Patrick takes a similar attitude – she can’t dictate what the media does or who people want to see.

“I can’t control what people focus their attention on, what they talk about, and what is said to the other drivers, what is asked to the other drivers,” Patrick said. “I’m sure they do get questions. I don’t really know the extent of that. My hope is they think about my relationship with them as a friend and as a competitor.”

That’s the way Sadler approaches it. He sees Patrick as a solid competitor, one who set a NASCAR national series standard for a female driver with a fourth-place finish at Las Vegas in March 2011.

“It’s awesome,” he said. “She’s going to be one of the biggest names in our sport. She is one of the biggest names in the Nationwide Series, if not the biggest, and that’s great with me.

“She’s going to bring more sponsor attention, more fan attention. And she can drive. In the last two years, she’s probably the most improved race-car driver that we have in the whole circuit.”

The other drivers hope that if Patrick drives ratings, then they will have more opportunities to attract sponsors.

“Obviously in a time where it’s hard to engage fans with all sports, you have to have that upper edge,” Allgaier said. “Obviously she’s a huge media draw. We’re glad to have her. She’s competitive as well.”

And for what it’s worth, Patrick says the team name that Stenhouse gave the group is not her perception of the series.

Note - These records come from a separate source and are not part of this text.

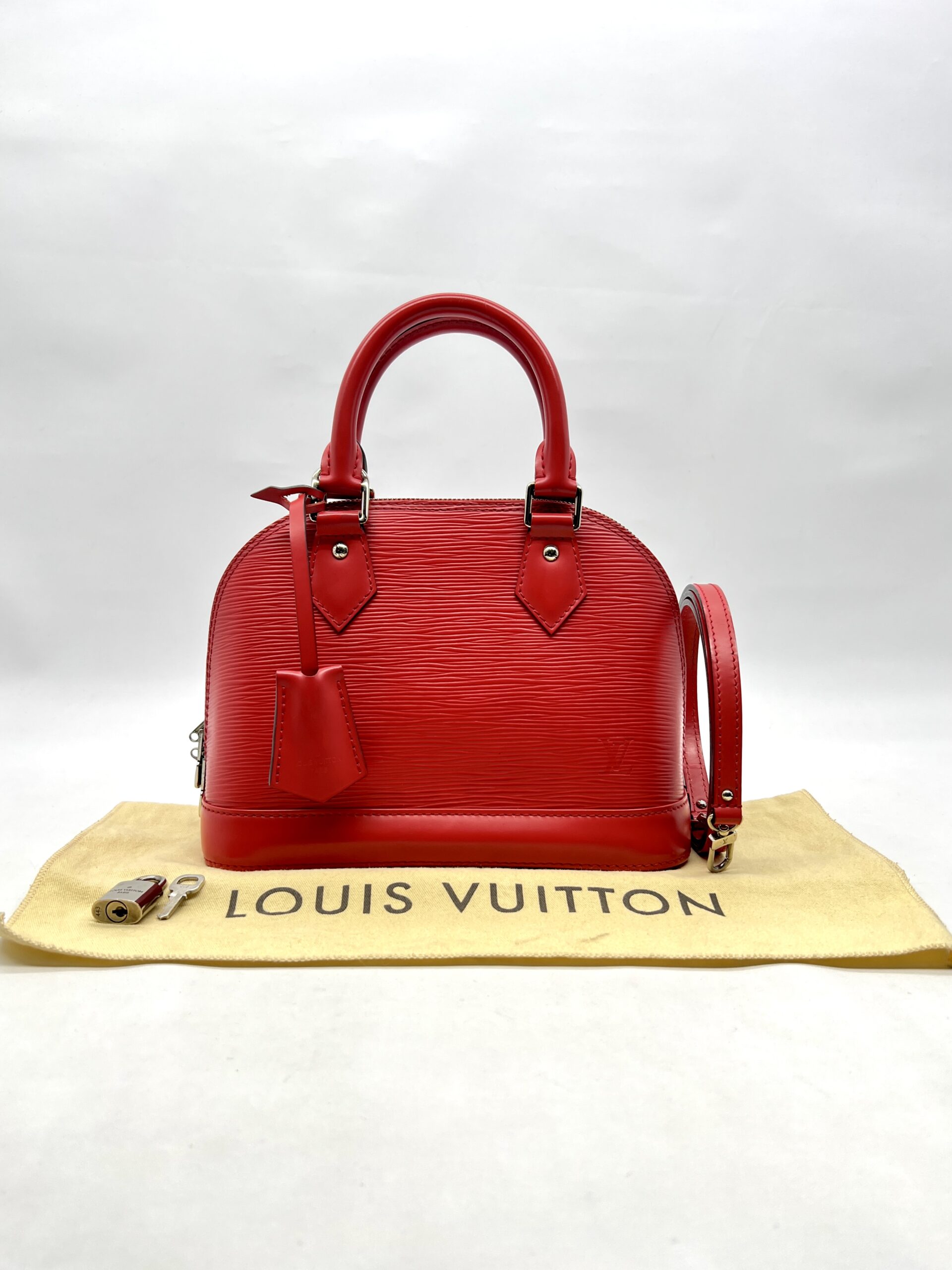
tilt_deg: -6.5
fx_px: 953
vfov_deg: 67.3
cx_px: 476
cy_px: 635
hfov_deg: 53.1
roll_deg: +0.0
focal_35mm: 26
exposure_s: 1/128
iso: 32
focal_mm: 5.7
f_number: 1.5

“When Ricky said something about that’s what it is [like], that’s not true,” Patrick said. “There’s tons of great racing out there and if I was out there by myself, nobody would be watching. Trust me.

“I don’t agree [with him]. I do get a little uncomfortable sometimes but only because I don’t want them to think I agree with that. There’s a lot of great personalities and drivers, and they all make the series, that’s for darn sure.”